EXERCISE INSTRUCTIONS »
a: Answer these questions about the gun control commentary:
(i) What percentage of the people, according to the opening paragraph, can favor an issue that still gets defeated?
(ii) What did Chinese nationalists assume was to blame for the outcome?
(iii) Which three terms does the final paragraph say the Chinese are not accustomed to seeing attached to the United States government?
b: In the gun control commentary, reproduce verbatim the passage from "Chinese nationalists assumed" up to and including "system from afar.".

PROVIDED PASSAGE »
┌──
Yes, America should be mocked for its gun control failure. Even by China

The United States Senate has shamed itself, its country — where 90 percent of the people can be in favor of an issue that gets defeated — and democracy. The first two statements are indisputable. The third is a logical conclusion one could draw by looking at how the Chinese reacted to Wednesday’s victory for the NRA and spineless politicians over common sense and long-overdue legislation. Evan Osnos has the story you want to read:

For any Chinese critic of the United States, though, the news was as sweet as waking up to a snow day: “All the Senate of that country ever does is spend taxpayers’ money on sacrificing the interests of the American people in order to protect the interests of the guys in charge.… What did you expect?”

Chinese nationalists assumed that campaign finance was to blame for this, and they cited the result as a reason to ease off the criticism of corrupt Communist Party officials: “Some dumb folks in China think ours is the only country where people care only about money.… In fact, there are immoral people everywhere who care only about money.”

But it would be a mistake to assume that everyone in China is pro gun control…. Just to review: those are angry Chinese people dreaming of gun ownership so that they might be able to shoot government officials, each other, and themselves. This is a strange time to be Chinese, watching the American system from afar.

Cowardly, shameful, wimpy — these are not terms the Chinese are accustomed to seeing attached to the United States government. They all apply at this moment.
└──
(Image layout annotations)
┌──
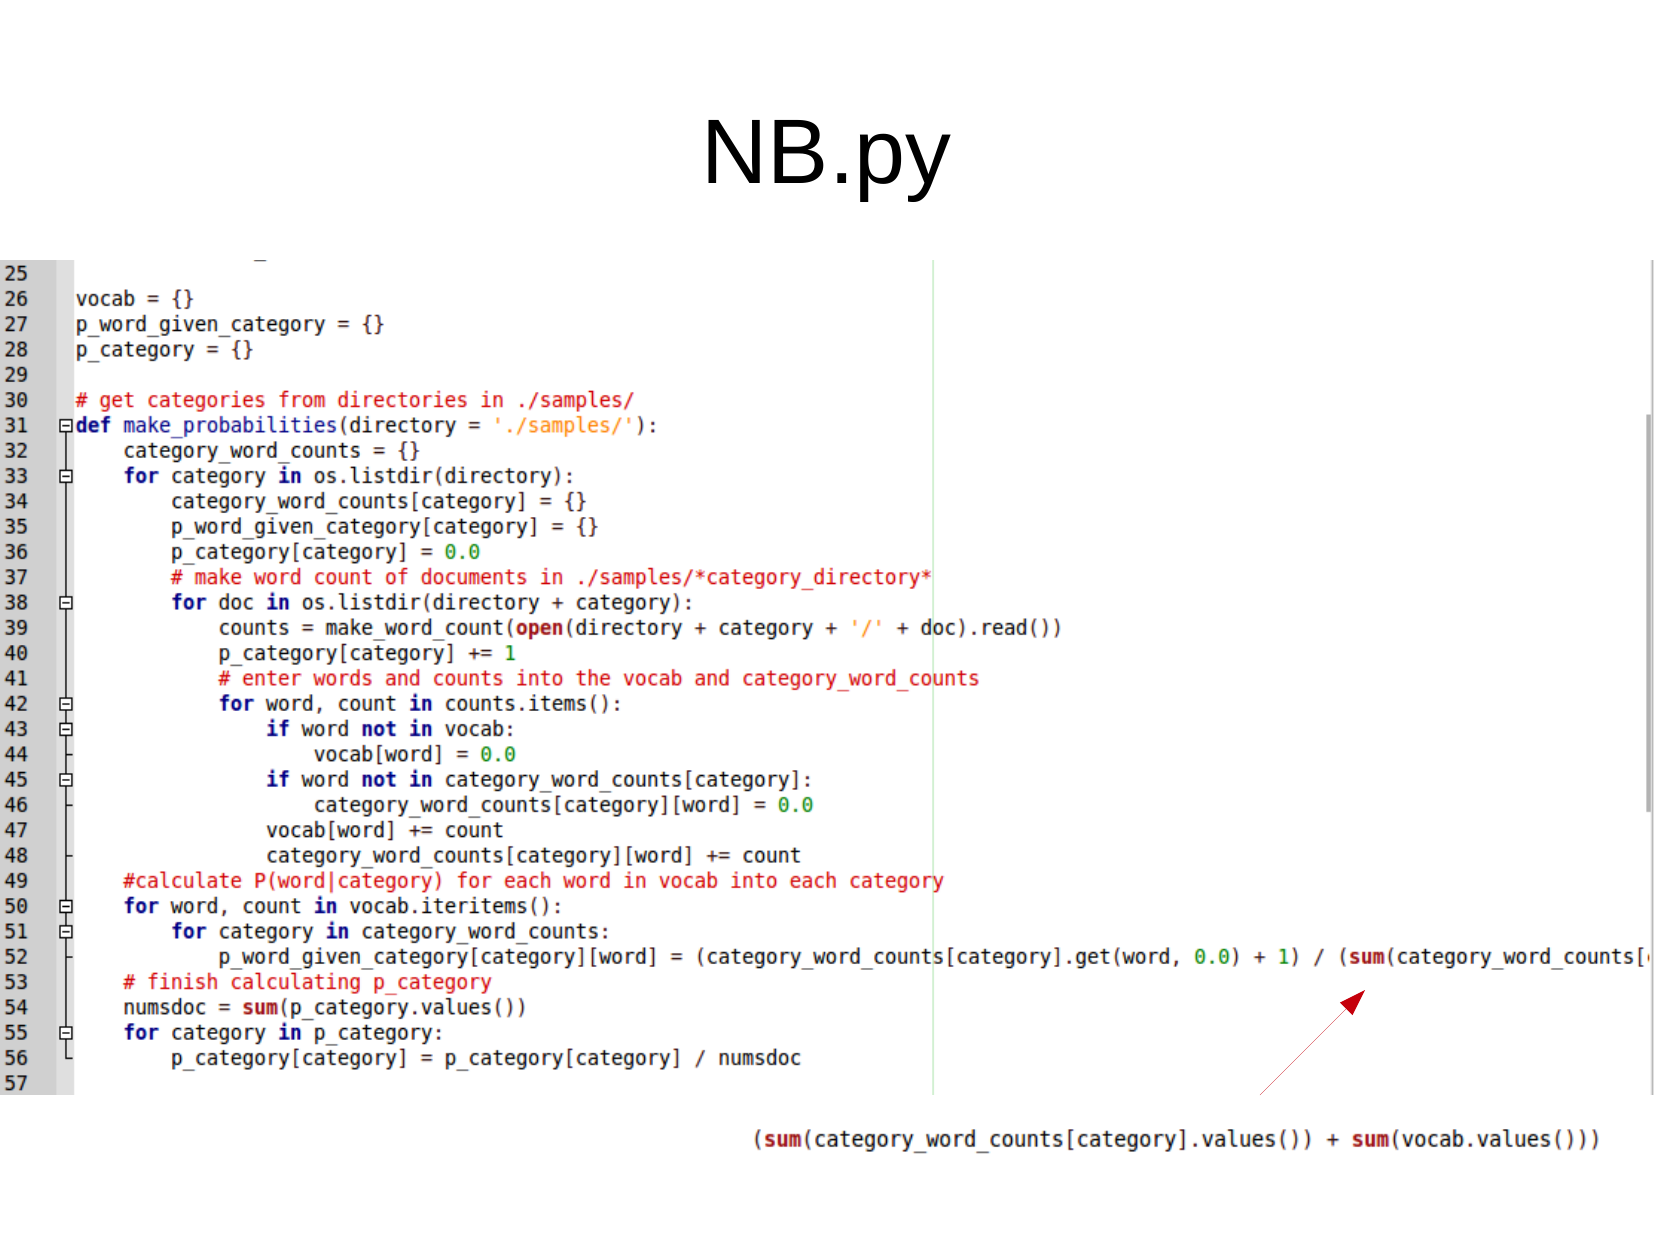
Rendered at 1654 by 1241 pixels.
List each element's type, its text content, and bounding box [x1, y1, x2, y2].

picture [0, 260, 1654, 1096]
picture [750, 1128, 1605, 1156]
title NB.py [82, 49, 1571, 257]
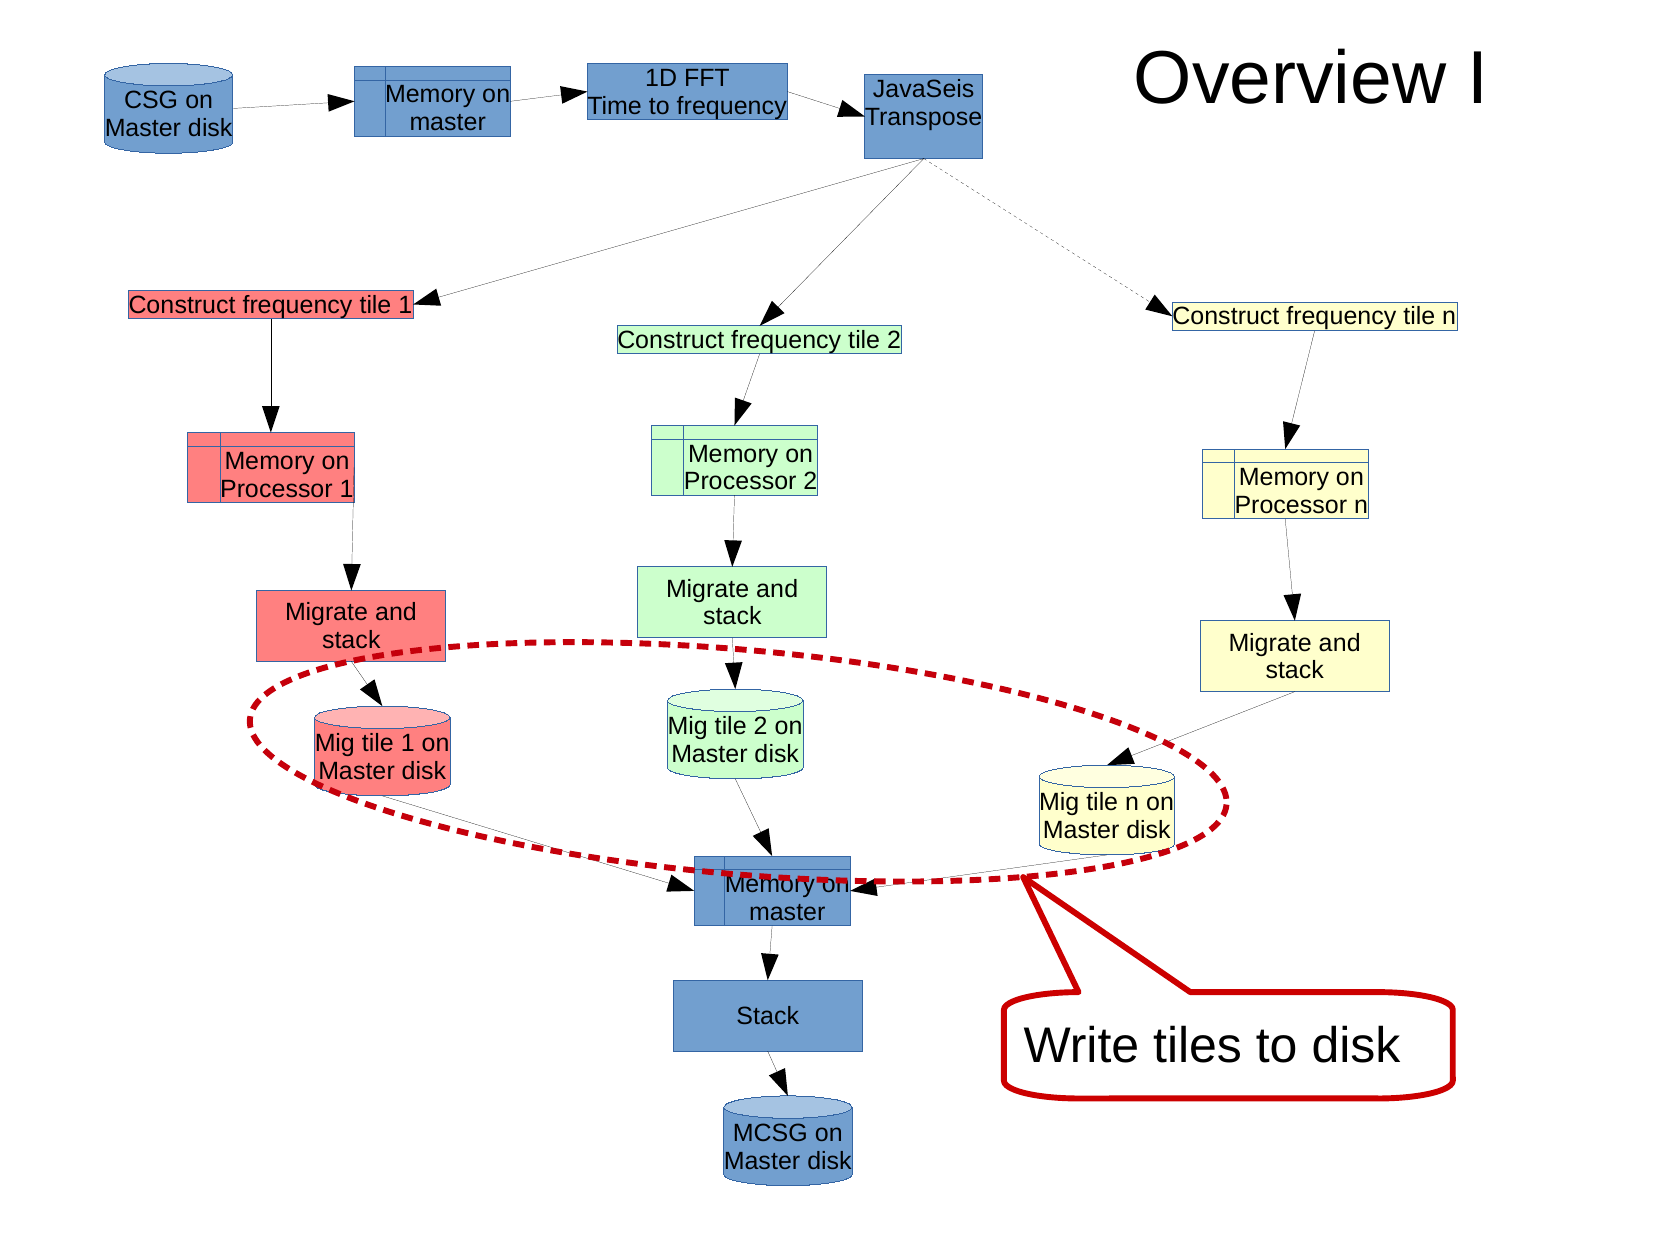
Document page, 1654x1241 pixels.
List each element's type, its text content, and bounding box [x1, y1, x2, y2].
└──
ANSWERS IN ORDER »
a:
(i) 90 percent
(ii) Campaign finance
(iii) Cowardly, shameful, wimpy

b:
Chinese nationalists assumed that campaign finance was to blame for this, and they cited the result as a reason to ease off the criticism of corrupt Communist Party officials: “Some dumb folks in China think ours is the only country where people care only about money.… In fact, there are immoral people everywhere who care only about money.”

But it would be a mistake to assume that everyone in China is pro gun control…. Just to review: those are angry Chinese people dreaming of gun ownership so that they might be able to shoot government officials, each other, and themselves. This is a strange time to be Chinese, watching the American system from afar.